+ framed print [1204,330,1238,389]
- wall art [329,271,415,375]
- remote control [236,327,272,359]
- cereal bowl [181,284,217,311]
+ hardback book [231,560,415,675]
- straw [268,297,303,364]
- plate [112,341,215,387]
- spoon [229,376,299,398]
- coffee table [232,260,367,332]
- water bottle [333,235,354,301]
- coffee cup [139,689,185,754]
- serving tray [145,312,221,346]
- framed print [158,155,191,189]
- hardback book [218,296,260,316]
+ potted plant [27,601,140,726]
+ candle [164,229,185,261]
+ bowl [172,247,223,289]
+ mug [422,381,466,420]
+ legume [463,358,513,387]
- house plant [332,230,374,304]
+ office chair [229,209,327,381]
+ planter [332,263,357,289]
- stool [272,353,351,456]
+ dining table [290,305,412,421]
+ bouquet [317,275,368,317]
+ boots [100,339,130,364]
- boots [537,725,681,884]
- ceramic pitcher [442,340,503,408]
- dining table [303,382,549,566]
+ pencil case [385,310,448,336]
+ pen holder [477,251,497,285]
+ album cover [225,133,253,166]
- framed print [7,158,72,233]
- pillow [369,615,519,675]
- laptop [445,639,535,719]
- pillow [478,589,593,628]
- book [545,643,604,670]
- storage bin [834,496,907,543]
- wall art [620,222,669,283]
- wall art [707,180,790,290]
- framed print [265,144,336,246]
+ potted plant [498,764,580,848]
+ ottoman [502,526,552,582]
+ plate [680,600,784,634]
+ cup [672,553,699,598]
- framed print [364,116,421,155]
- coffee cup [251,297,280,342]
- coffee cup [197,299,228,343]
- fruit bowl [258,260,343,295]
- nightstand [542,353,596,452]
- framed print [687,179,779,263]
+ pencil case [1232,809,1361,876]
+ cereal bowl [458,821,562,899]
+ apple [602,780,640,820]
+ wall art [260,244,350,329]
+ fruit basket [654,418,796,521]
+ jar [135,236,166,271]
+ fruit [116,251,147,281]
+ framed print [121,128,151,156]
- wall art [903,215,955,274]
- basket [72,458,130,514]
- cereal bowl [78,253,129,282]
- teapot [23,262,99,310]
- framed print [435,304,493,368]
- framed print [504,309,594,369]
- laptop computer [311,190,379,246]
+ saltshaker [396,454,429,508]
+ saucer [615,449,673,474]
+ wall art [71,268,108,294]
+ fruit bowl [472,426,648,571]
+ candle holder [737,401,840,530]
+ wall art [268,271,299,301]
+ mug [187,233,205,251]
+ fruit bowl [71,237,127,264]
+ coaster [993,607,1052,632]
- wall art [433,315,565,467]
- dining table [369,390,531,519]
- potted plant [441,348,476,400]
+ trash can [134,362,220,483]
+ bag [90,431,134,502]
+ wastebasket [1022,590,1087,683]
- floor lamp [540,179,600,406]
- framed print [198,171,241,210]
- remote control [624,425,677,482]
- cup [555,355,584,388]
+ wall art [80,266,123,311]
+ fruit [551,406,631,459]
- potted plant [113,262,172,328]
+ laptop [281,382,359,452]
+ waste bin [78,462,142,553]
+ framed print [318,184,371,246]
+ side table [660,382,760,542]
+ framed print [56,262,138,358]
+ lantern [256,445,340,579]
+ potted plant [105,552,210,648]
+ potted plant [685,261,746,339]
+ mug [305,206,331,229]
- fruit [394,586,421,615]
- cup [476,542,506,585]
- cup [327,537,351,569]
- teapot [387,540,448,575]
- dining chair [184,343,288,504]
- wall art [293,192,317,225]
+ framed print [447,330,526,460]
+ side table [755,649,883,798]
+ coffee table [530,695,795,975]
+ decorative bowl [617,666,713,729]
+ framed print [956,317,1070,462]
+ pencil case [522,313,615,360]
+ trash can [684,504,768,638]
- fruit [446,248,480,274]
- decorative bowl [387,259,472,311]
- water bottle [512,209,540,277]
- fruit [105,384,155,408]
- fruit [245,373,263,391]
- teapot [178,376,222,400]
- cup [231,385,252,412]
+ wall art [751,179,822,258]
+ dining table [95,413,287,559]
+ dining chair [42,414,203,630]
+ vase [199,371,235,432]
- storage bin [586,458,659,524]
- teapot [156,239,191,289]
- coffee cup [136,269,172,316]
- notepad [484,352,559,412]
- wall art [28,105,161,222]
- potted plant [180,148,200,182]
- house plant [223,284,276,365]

:::

[EXERCISE AIM]
Repeat the data. Every word must match.

[REPLY]
+ framed print [1204,330,1238,389]
- wall art [329,271,415,375]
- remote control [236,327,272,359]
- cereal bowl [181,284,217,311]
+ hardback book [231,560,415,675]
- straw [268,297,303,364]
- plate [112,341,215,387]
- spoon [229,376,299,398]
- coffee table [232,260,367,332]
- water bottle [333,235,354,301]
- coffee cup [139,689,185,754]
- serving tray [145,312,221,346]
- framed print [158,155,191,189]
- hardback book [218,296,260,316]
+ potted plant [27,601,140,726]
+ candle [164,229,185,261]
+ bowl [172,247,223,289]
+ mug [422,381,466,420]
+ legume [463,358,513,387]
- house plant [332,230,374,304]
+ office chair [229,209,327,381]
+ planter [332,263,357,289]
- stool [272,353,351,456]
+ dining table [290,305,412,421]
+ bouquet [317,275,368,317]
+ boots [100,339,130,364]
- boots [537,725,681,884]
- ceramic pitcher [442,340,503,408]
- dining table [303,382,549,566]
+ pencil case [385,310,448,336]
+ pen holder [477,251,497,285]
+ album cover [225,133,253,166]
- framed print [7,158,72,233]
- pillow [369,615,519,675]
- laptop [445,639,535,719]
- pillow [478,589,593,628]
- book [545,643,604,670]
- storage bin [834,496,907,543]
- wall art [620,222,669,283]
- wall art [707,180,790,290]
- framed print [265,144,336,246]
+ potted plant [498,764,580,848]
+ ottoman [502,526,552,582]
+ plate [680,600,784,634]
+ cup [672,553,699,598]
- framed print [364,116,421,155]
- coffee cup [251,297,280,342]
- coffee cup [197,299,228,343]
- fruit bowl [258,260,343,295]
- nightstand [542,353,596,452]
- framed print [687,179,779,263]
+ pencil case [1232,809,1361,876]
+ cereal bowl [458,821,562,899]
+ apple [602,780,640,820]
+ wall art [260,244,350,329]
+ fruit basket [654,418,796,521]
+ jar [135,236,166,271]
+ fruit [116,251,147,281]
+ framed print [121,128,151,156]
- wall art [903,215,955,274]
- basket [72,458,130,514]
- cereal bowl [78,253,129,282]
- teapot [23,262,99,310]
- framed print [435,304,493,368]
- framed print [504,309,594,369]
- laptop computer [311,190,379,246]
+ saltshaker [396,454,429,508]
+ saucer [615,449,673,474]
+ wall art [71,268,108,294]
+ fruit bowl [472,426,648,571]
+ candle holder [737,401,840,530]
+ wall art [268,271,299,301]
+ mug [187,233,205,251]
+ fruit bowl [71,237,127,264]
+ coaster [993,607,1052,632]
- wall art [433,315,565,467]
- dining table [369,390,531,519]
- potted plant [441,348,476,400]
+ trash can [134,362,220,483]
+ bag [90,431,134,502]
+ wastebasket [1022,590,1087,683]
- floor lamp [540,179,600,406]
- framed print [198,171,241,210]
- remote control [624,425,677,482]
- cup [555,355,584,388]
+ wall art [80,266,123,311]
+ fruit [551,406,631,459]
- potted plant [113,262,172,328]
+ laptop [281,382,359,452]
+ waste bin [78,462,142,553]
+ framed print [318,184,371,246]
+ side table [660,382,760,542]
+ framed print [56,262,138,358]
+ lantern [256,445,340,579]
+ potted plant [105,552,210,648]
+ potted plant [685,261,746,339]
+ mug [305,206,331,229]
- fruit [394,586,421,615]
- cup [476,542,506,585]
- cup [327,537,351,569]
- teapot [387,540,448,575]
- dining chair [184,343,288,504]
- wall art [293,192,317,225]
+ framed print [447,330,526,460]
+ side table [755,649,883,798]
+ coffee table [530,695,795,975]
+ decorative bowl [617,666,713,729]
+ framed print [956,317,1070,462]
+ pencil case [522,313,615,360]
+ trash can [684,504,768,638]
- fruit [446,248,480,274]
- decorative bowl [387,259,472,311]
- water bottle [512,209,540,277]
- fruit [105,384,155,408]
- fruit [245,373,263,391]
- teapot [178,376,222,400]
- cup [231,385,252,412]
+ wall art [751,179,822,258]
+ dining table [95,413,287,559]
+ dining chair [42,414,203,630]
+ vase [199,371,235,432]
- storage bin [586,458,659,524]
- teapot [156,239,191,289]
- coffee cup [136,269,172,316]
- notepad [484,352,559,412]
- wall art [28,105,161,222]
- potted plant [180,148,200,182]
- house plant [223,284,276,365]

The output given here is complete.